You ship a desktop application (Windows, macOS, Linux — Electron, .NET, Qt, native, whatever)
and you want it to activate against Shoppex license keys. Each customer's purchase issues a
key; your app calls Shoppex to validate it and binds to the user's hardware so the key can't
be shared.

This tutorial walks through the activation flow end to end.

## How Shoppex licenses work

When a buyer purchases a product fulfilled by **Licenses**, Shoppex issues a license object
with:

* A unique `license_key` string the buyer sees and enters into your app.
* Status: `ACTIVE`, `SUSPENDED`, `REVOKED`, or `EXPIRED`.
* Optional **HWID binding** — when the first activation comes in with a hardware ID, that
  HWID gets bound. Future activations from different hardware fail.
* Optional **IP allowlist** — `allowed_ips` array; non-matching IPs are rejected.

# Record extracts
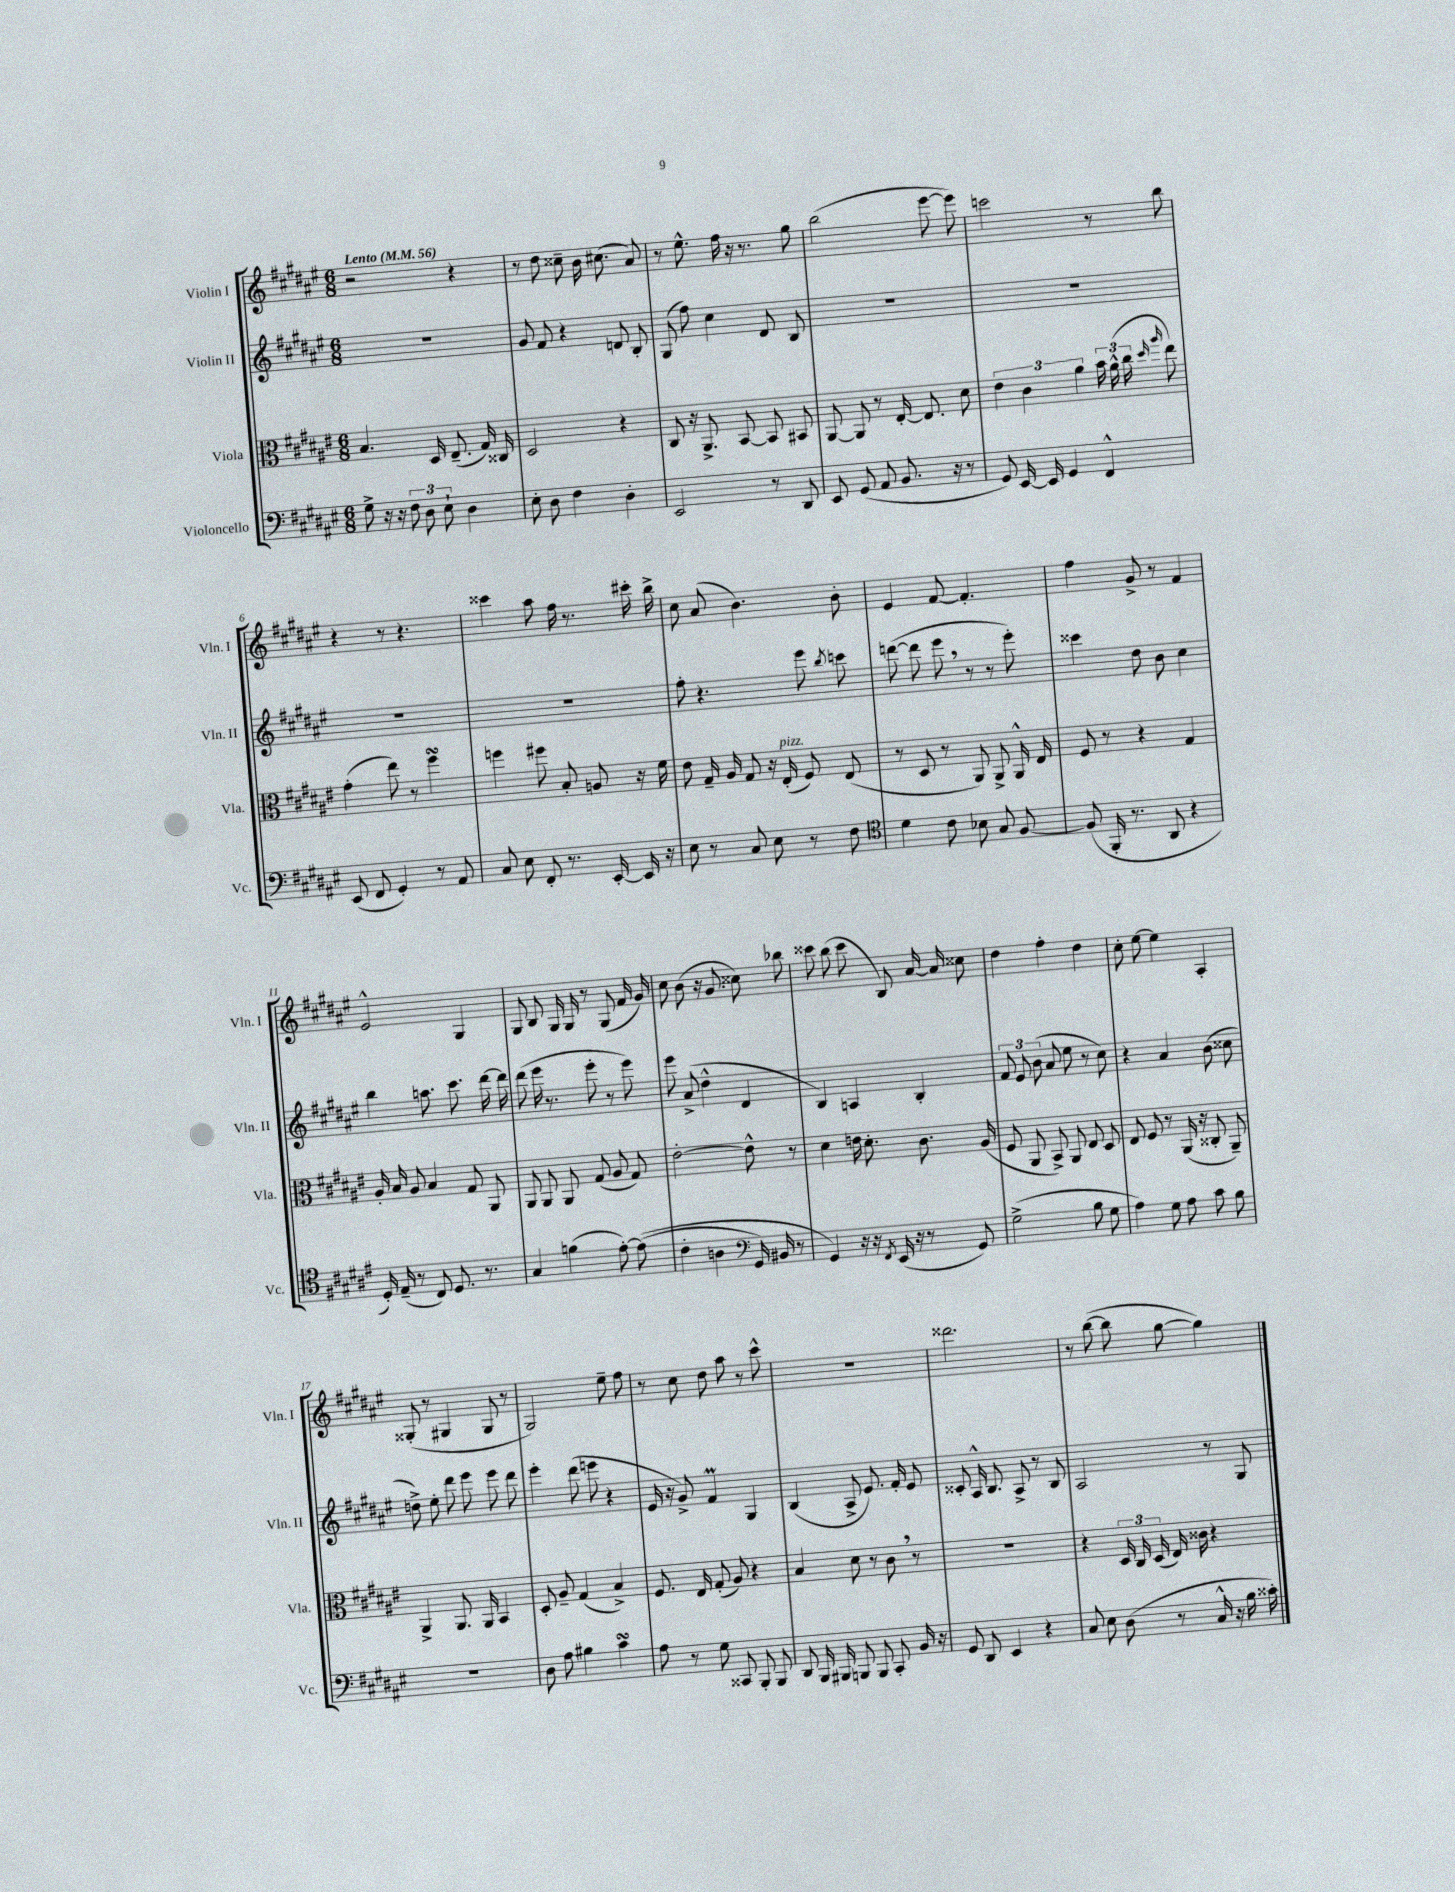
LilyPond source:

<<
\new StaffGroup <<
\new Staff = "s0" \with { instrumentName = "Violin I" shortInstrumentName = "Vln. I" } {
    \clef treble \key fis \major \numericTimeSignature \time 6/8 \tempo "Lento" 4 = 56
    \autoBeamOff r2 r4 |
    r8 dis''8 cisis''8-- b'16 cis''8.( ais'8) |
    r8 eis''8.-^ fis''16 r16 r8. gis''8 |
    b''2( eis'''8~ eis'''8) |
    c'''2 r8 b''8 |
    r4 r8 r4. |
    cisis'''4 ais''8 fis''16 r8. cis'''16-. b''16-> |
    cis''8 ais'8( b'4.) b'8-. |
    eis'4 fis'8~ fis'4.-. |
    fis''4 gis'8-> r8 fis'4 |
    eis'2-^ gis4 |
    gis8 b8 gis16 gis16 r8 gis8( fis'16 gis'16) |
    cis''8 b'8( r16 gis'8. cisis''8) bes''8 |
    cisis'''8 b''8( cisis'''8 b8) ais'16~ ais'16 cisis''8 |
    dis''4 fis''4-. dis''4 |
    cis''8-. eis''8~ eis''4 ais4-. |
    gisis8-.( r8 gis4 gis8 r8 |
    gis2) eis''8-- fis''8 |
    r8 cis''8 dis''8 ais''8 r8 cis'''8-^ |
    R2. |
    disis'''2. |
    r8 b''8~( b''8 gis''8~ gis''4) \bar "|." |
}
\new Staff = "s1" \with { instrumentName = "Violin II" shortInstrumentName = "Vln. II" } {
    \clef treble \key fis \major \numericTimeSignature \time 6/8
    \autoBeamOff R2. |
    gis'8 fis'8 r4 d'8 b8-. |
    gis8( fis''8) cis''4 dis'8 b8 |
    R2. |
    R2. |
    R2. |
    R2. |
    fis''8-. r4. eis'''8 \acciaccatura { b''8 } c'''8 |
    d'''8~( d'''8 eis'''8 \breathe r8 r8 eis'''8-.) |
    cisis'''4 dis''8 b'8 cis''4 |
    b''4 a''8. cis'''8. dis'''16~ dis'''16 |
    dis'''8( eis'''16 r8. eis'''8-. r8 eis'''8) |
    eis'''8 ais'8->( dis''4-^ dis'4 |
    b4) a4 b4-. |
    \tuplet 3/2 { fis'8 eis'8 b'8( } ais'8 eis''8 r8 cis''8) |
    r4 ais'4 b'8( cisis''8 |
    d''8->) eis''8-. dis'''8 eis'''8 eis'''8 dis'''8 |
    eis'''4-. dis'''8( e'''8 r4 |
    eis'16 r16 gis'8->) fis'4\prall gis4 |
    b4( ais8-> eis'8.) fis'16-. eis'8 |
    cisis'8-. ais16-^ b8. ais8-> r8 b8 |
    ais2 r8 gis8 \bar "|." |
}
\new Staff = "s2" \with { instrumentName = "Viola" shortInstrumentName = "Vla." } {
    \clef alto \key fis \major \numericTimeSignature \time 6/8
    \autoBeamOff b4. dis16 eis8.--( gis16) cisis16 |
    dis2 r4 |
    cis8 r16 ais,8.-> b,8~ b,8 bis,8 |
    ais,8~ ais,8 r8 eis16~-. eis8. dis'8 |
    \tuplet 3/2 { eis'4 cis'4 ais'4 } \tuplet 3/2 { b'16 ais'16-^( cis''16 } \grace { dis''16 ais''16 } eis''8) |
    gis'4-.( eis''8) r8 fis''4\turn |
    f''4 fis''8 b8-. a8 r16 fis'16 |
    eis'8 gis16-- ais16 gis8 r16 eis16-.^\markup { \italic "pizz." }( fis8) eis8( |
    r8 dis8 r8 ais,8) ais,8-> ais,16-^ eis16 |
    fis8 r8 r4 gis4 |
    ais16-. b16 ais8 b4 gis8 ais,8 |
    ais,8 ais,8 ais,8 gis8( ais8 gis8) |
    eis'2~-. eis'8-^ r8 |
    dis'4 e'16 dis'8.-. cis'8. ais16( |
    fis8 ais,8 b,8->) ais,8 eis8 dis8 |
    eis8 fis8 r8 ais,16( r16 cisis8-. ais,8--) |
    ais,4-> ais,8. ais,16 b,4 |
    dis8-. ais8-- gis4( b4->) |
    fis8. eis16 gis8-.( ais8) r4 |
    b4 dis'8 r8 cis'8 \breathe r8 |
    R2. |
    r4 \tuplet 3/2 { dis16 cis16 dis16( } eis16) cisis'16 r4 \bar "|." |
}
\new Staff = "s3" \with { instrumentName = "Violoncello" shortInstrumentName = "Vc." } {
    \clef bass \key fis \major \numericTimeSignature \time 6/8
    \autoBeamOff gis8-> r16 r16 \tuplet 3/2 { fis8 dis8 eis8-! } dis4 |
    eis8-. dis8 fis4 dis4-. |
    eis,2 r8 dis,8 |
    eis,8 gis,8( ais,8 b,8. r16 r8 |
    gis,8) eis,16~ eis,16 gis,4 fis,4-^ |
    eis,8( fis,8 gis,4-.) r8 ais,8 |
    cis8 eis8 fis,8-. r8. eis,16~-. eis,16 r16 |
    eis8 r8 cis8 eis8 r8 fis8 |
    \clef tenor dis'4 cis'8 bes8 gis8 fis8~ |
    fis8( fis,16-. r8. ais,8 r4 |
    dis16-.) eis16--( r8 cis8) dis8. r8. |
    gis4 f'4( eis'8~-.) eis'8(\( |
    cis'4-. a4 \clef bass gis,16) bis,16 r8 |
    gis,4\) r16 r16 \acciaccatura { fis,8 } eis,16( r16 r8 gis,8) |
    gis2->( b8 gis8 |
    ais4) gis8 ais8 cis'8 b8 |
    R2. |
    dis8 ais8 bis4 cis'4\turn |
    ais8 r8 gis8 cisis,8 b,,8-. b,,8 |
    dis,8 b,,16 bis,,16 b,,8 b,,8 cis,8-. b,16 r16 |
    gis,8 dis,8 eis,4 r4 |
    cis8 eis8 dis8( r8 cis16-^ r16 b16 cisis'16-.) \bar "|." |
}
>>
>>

==

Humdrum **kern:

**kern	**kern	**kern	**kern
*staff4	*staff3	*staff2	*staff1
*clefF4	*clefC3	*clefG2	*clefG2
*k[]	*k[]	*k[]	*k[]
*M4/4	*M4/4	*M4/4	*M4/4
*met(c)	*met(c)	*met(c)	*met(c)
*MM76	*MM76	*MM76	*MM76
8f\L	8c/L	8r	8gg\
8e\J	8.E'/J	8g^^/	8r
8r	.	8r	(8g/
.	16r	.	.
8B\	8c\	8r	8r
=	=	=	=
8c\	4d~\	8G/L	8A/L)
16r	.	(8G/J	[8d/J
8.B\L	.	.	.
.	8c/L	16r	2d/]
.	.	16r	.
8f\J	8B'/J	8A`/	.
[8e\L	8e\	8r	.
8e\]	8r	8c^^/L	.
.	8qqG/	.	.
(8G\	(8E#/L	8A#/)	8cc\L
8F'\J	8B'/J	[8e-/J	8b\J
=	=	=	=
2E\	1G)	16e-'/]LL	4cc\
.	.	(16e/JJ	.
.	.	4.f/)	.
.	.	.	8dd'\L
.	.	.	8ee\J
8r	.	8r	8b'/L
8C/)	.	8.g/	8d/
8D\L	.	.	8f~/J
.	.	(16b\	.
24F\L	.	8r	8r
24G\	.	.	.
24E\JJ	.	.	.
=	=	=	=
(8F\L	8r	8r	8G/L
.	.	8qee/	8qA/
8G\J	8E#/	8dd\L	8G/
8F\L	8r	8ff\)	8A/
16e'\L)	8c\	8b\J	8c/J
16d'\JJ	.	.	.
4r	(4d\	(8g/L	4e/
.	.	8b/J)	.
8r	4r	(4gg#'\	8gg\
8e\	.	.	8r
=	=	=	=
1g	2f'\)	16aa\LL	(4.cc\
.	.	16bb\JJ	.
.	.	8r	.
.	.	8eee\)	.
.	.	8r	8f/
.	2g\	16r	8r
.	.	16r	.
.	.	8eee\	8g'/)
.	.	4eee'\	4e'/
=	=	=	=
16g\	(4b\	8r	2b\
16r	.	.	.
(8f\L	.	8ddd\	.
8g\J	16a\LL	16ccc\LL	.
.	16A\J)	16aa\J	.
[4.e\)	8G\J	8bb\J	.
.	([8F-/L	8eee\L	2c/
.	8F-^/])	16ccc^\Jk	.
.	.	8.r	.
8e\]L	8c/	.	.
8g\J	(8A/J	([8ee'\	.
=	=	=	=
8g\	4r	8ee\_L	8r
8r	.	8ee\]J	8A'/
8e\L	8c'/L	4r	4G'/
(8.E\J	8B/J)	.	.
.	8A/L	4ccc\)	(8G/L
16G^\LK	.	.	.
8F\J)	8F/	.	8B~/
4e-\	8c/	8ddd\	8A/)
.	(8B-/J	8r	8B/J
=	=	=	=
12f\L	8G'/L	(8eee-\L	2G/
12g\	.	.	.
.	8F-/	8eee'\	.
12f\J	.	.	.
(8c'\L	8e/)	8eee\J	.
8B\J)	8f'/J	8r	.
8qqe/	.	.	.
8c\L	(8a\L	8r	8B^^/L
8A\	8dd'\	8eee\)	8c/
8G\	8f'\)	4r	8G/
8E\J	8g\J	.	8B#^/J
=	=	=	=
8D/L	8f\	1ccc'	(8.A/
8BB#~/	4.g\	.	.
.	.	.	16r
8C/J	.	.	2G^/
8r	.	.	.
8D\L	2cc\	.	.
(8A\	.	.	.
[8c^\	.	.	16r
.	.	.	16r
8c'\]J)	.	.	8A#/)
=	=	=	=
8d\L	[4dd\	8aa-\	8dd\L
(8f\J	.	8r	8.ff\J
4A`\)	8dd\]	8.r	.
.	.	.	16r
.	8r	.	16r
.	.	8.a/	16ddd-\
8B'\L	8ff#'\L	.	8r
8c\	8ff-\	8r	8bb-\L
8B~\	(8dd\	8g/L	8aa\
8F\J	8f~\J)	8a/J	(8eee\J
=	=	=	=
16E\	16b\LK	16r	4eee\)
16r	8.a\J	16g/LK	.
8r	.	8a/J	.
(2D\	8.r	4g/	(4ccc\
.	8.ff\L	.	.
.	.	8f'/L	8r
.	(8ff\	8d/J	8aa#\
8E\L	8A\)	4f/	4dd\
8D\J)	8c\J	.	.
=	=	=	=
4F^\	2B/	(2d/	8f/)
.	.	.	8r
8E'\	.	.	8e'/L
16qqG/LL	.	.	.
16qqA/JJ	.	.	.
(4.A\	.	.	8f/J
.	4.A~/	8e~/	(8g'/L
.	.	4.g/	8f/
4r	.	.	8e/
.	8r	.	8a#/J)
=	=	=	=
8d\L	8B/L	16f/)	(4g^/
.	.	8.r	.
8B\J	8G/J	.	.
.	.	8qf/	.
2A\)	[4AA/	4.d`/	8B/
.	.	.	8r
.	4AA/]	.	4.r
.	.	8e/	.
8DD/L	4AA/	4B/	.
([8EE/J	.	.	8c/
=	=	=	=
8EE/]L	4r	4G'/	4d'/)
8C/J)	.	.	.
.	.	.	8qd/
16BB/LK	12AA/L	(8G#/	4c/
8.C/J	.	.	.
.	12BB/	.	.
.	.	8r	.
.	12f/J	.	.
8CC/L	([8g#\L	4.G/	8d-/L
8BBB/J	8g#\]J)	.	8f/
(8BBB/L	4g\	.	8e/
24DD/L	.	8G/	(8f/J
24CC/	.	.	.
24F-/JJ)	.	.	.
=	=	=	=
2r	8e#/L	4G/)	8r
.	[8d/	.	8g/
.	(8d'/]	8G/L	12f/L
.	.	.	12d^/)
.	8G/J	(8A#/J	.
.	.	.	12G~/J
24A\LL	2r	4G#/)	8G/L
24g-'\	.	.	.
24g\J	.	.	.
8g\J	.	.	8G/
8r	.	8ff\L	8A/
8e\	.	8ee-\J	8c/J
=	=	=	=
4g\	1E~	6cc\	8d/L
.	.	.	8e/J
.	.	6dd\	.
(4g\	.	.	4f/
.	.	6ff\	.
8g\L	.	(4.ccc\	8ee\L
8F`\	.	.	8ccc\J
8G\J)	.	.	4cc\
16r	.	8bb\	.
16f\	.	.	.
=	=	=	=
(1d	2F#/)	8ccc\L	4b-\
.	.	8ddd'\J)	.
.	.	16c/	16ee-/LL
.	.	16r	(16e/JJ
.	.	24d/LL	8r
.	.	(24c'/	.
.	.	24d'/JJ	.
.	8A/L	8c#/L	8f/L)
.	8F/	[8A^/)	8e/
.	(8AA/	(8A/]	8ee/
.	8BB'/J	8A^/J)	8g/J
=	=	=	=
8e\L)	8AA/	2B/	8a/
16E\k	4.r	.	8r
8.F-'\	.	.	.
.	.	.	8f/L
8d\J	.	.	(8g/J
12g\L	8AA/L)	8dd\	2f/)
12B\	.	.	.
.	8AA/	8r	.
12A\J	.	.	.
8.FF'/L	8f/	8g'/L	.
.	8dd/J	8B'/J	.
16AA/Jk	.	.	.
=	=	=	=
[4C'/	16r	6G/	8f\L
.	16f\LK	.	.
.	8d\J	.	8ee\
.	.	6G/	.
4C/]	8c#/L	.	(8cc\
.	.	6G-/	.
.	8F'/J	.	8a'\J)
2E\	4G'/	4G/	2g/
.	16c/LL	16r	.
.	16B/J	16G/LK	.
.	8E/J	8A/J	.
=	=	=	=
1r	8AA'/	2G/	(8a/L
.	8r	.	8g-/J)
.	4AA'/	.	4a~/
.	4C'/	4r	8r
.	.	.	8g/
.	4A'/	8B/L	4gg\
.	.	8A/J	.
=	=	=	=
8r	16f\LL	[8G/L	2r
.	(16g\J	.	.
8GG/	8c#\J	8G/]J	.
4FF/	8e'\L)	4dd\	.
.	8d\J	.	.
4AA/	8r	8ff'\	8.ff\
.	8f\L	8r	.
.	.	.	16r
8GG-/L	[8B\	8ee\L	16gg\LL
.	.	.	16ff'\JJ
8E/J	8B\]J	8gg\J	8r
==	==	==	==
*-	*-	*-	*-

# Challenge 1
From the Shoppex licensing tutorial, quote the passage starting at "You ship a desktop" and ending at "end to end.".
# Challenge 2
Which license statuses does the Shoppex licensing tutorial list?
# Challenge 3
Proceed with the Shoppex licensing tutorial from the point at which it stops.
The rows are not required for any of this work.

# Written response 1
You ship a desktop application (Windows, macOS, Linux — Electron, .NET, Qt, native, whatever)
and you want it to activate against Shoppex license keys. Each customer's purchase issues a
key; your app calls Shoppex to validate it and binds to the user's hardware so the key can't
be shared.

This tutorial walks through the activation flow end to end.

# Written response 2
ACTIVE, SUSPENDED, REVOKED, EXPIRED

# Written response 3
* Optional **max\_uses** and **expires\_at** — limits on usage count and validity period.

Your job is to call the validate endpoint, hand it the buyer's key plus their HWID, and act
on the response.

## What you'll need

* A Shoppex API key with the `licenses.read` scope. Create one at
  **Settings → Developer → API Keys**.
* A way to compute a stable hardware fingerprint in your app. Common approaches:
  motherboard serial + CPU ID on Windows (`wmic`), `IOPlatformUUID` on macOS, `/etc/machine-id`
  on Linux, or any cross-platform library that derives a stable hash from hardware
  identifiers.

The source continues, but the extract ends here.